**Work instructions**: For each line below that contains the string "Courtyard", copy that line.

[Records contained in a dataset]
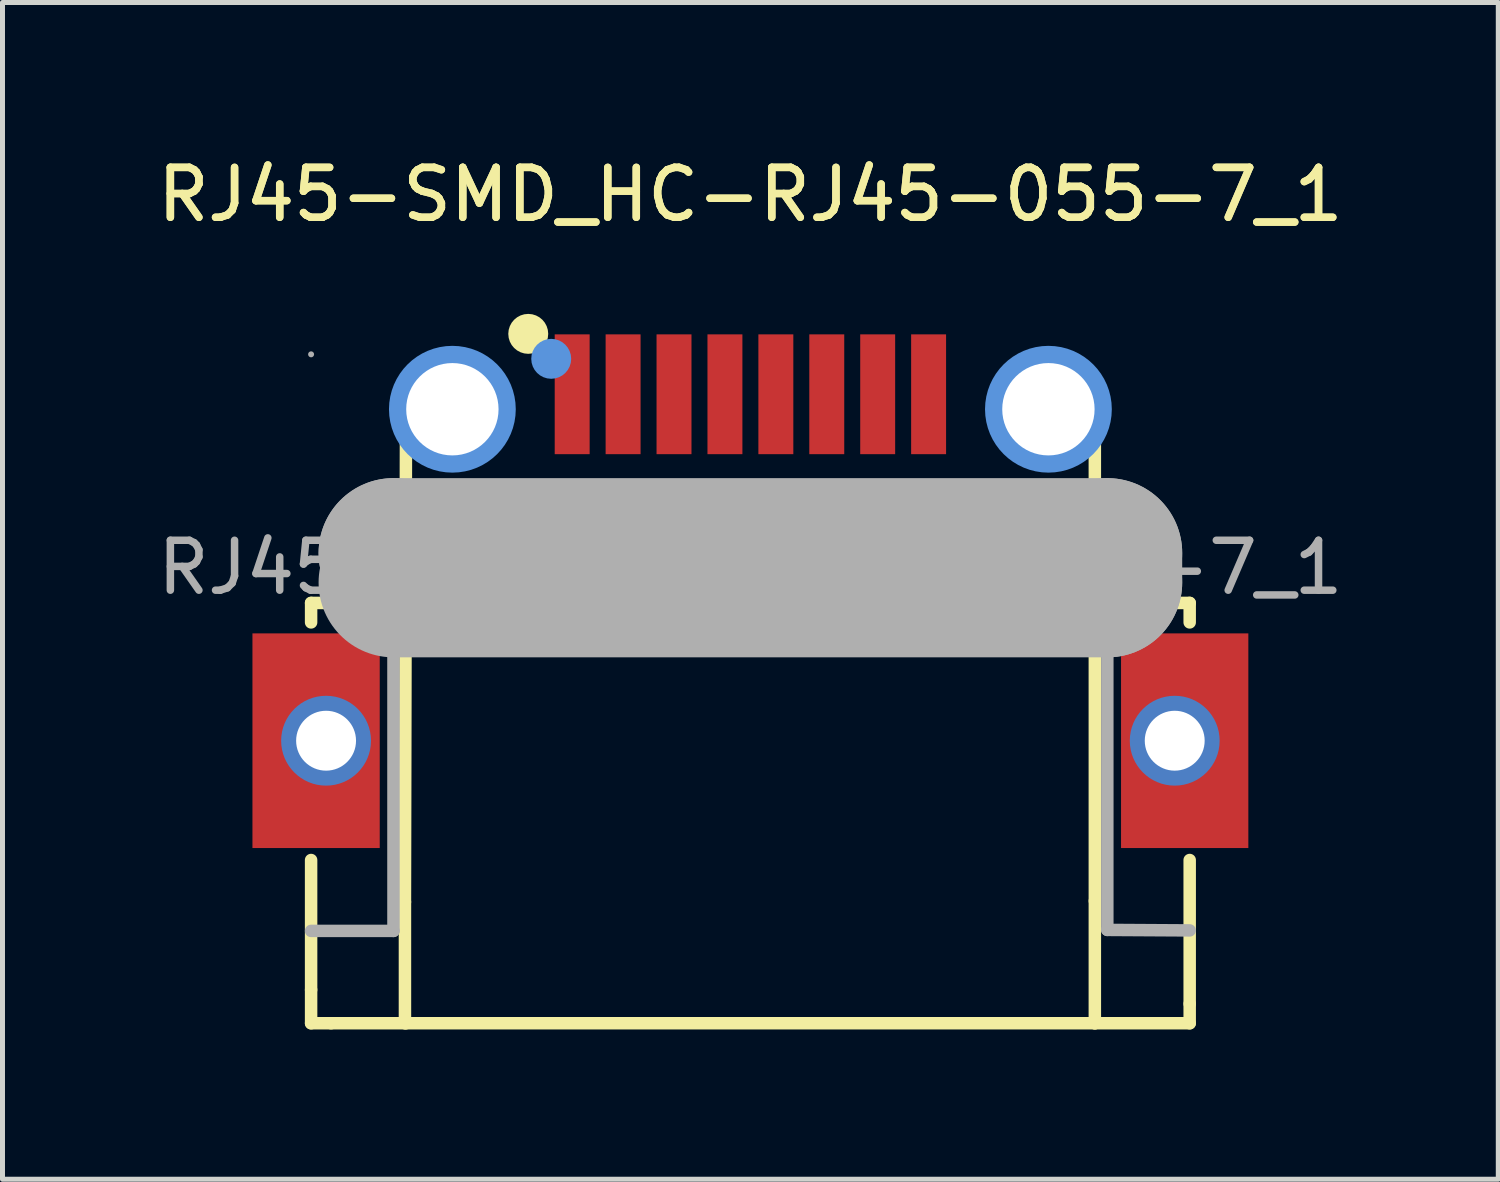
<source format=kicad_pcb>
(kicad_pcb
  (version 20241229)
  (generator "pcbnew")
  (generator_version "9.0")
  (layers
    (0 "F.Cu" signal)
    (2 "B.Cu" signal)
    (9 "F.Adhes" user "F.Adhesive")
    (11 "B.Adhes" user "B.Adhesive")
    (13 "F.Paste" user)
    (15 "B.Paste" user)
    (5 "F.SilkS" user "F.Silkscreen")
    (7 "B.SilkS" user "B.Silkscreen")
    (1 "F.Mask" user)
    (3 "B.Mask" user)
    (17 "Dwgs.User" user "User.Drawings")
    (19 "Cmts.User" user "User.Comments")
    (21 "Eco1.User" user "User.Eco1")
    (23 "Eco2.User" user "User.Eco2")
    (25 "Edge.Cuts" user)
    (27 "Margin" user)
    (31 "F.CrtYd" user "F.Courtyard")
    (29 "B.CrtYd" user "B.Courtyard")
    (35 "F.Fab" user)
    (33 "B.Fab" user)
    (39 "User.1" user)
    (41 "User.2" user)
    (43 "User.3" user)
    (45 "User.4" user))
  (footprint "RJ45-SMD_HC-RJ45-055-7_1"
    (layer "F.Cu")
    (at 11.982 8.318)
    (property "Reference" "RJ45-SMD_HC-RJ45-055-7_1" (at 0 -7.47 0) (layer "F.SilkS") (effects (font (size 1 1) (thickness 0.15))))
    (attr smd)
    (fp_line (start -8.8 0.71) (end -8.25 0.71) (stroke (width 0.25) (type solid)) (layer "F.SilkS"))
    (fp_line (start -8.8 1.1) (end -8.8 0.71) (stroke (width 0.25) (type solid)) (layer "F.SilkS"))
    (fp_line (start -8.8 8.46) (end -8.8 5.86) (stroke (width 0.25) (type solid)) (layer "F.SilkS"))
    (fp_line (start -8.8 8.46) (end -8.8 9.13) (stroke (width 0.25) (type solid)) (layer "F.SilkS"))
    (fp_line (start -8.4 0.71) (end -6.91 0.71) (stroke (width 0.25) (type solid)) (layer "F.SilkS"))
    (fp_line (start -8.4 9.13) (end -8.8 9.13) (stroke (width 0.25) (type solid)) (layer "F.SilkS"))
    (fp_line (start -8.4 9.13) (end -6.9 9.13) (stroke (width 0.25) (type solid)) (layer "F.SilkS"))
    (fp_line (start -6.92 6.7) (end -6.92 9.13) (stroke (width 0.25) (type solid)) (layer "F.SilkS"))
    (fp_line (start -6.9 -2.55) (end -6.92 6.7) (stroke (width 0.25) (type solid)) (layer "F.SilkS"))
    (fp_line (start -6.9 9.13) (end 6.9 9.13) (stroke (width 0.25) (type solid)) (layer "F.SilkS"))
    (fp_line (start 6.9 -2.55) (end 6.9 6.68) (stroke (width 0.25) (type solid)) (layer "F.SilkS"))
    (fp_line (start 6.9 6.68) (end 6.9 9.13) (stroke (width 0.25) (type solid)) (layer "F.SilkS"))
    (fp_line (start 7.3 0.71) (end 8.8 0.71) (stroke (width 0.25) (type solid)) (layer "F.SilkS"))
    (fp_line (start 8.8 1.1) (end 8.8 0.71) (stroke (width 0.25) (type solid)) (layer "F.SilkS"))
    (fp_line (start 8.8 8.74) (end 8.8 5.86) (stroke (width 0.25) (type solid)) (layer "F.SilkS"))
    (fp_line (start 8.8 8.74) (end 8.8 9.13) (stroke (width 0.25) (type solid)) (layer "F.SilkS"))
    (fp_line (start 8.8 9.13) (end 6.9 9.13) (stroke (width 0.25) (type solid)) (layer "F.SilkS"))
    (fp_circle (center -4.45 -4.68) (end -4.25 -4.68) (stroke (width 0.4) (type solid)) (fill no) (layer "F.SilkS"))
    (fp_circle (center -5.97 -3.17) (end -5.55 -3.17) (stroke (width 0.85) (type solid)) (fill no) (layer "Cmts.User"))
    (fp_circle (center -3.99 -4.18) (end -3.79 -4.18) (stroke (width 0.4) (type solid)) (fill no) (layer "Cmts.User"))
    (fp_circle (center 5.97 -3.17) (end 6.39 -3.17) (stroke (width 0.85) (type solid)) (fill no) (layer "Cmts.User"))
    (fp_line (start -8.8 7.28) (end -7.15 7.28) (stroke (width 0.25) (type solid)) (layer "F.Fab"))
    (fp_line (start -7.15 -0.67) (end 7.15 -0.67) (stroke (width 0.25) (type solid)) (layer "F.Fab"))
    (fp_line (start -7.15 -0.29) (end -7.15 -0.29) (stroke (width 3) (type solid)) (layer "F.Fab"))
    (fp_line (start -7.15 -0.29) (end 7.15 -0.29) (stroke (width 3) (type solid)) (layer "F.Fab"))
    (fp_line (start -7.15 7.28) (end -7.15 -0.67) (stroke (width 0.25) (type solid)) (layer "F.Fab"))
    (fp_line (start 7.15 -0.67) (end 7.15 7.26) (stroke (width 0.25) (type solid)) (layer "F.Fab"))
    (fp_line (start 7.15 -0.29) (end 7.15 0.3) (stroke (width 3) (type solid)) (layer "F.Fab"))
    (fp_line (start 7.15 0.3) (end -7.15 0.3) (stroke (width 3) (type solid)) (layer "F.Fab"))
    (fp_line (start 7.15 7.26) (end 8.8 7.27) (stroke (width 0.25) (type solid)) (layer "F.Fab"))
    (fp_circle (center -8.8 -4.27) (end -8.77 -4.27) (stroke (width 0.06) (type solid)) (fill no) (layer "F.Fab"))
    (fp_text user "${REFERENCE}" (at 0 -7.47 0) (layer "F.SilkS") (effects (font (size 1 1) (thickness 0.15))))
    (fp_text user "${REFERENCE}" (at 0 0 0) (layer "F.Fab") (effects (font (size 1 1) (thickness 0.15))))
    (pad "" thru_hole circle (at -5.97 -3.17) (size 1.85 1.85) (drill 1.85) (layers "*.Cu" "*.Mask"))
    (pad "" thru_hole circle (at 5.97 -3.17) (size 1.85 1.85) (drill 1.85) (layers "*.Cu" "*.Mask"))
    (pad "1" smd rect (at -3.57 -3.47) (size 0.7 2.4) (layers "F.Cu" "F.Mask" "F.Paste"))
    (pad "2" smd rect (at -2.55 -3.47) (size 0.7 2.4) (layers "F.Cu" "F.Mask" "F.Paste"))
    (pad "3" smd rect (at -1.53 -3.47) (size 0.7 2.4) (layers "F.Cu" "F.Mask" "F.Paste"))
    (pad "4" smd rect (at -0.51 -3.47) (size 0.7 2.4) (layers "F.Cu" "F.Mask" "F.Paste"))
    (pad "5" smd rect (at 0.51 -3.47) (size 0.7 2.4) (layers "F.Cu" "F.Mask" "F.Paste"))
    (pad "6" smd rect (at 1.53 -3.47) (size 0.7 2.4) (layers "F.Cu" "F.Mask" "F.Paste"))
    (pad "7" smd rect (at 2.55 -3.47) (size 0.7 2.4) (layers "F.Cu" "F.Mask" "F.Paste"))
    (pad "8" smd rect (at 3.57 -3.47) (size 0.7 2.4) (layers "F.Cu" "F.Mask" "F.Paste"))
    (pad "9" thru_hole circle (at 8.5 3.47) (size 1.8 1.8) (drill 1.2) (layers "*.Cu" "*.Mask"))
    (pad "9" smd rect (at 8.7 3.47) (size 2.55 4.3) (layers "F.Cu" "F.Mask" "F.Paste"))
    (pad "10" smd rect (at -8.7 3.47) (size 2.55 4.3) (layers "F.Cu" "F.Mask" "F.Paste"))
    (pad "10" thru_hole circle (at -8.5 3.47) (size 1.8 1.8) (drill 1.2) (layers "*.Cu" "*.Mask")))
  (gr_rect
    (start -3 -3)
    (end 26.964 20.573)
    (stroke (width 0.1) (type default))
    (fill no)
    (layer "Edge.Cuts")))
</source>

**Output below**:
    (31 "F.CrtYd" user "F.Courtyard")
    (29 "B.CrtYd" user "B.Courtyard")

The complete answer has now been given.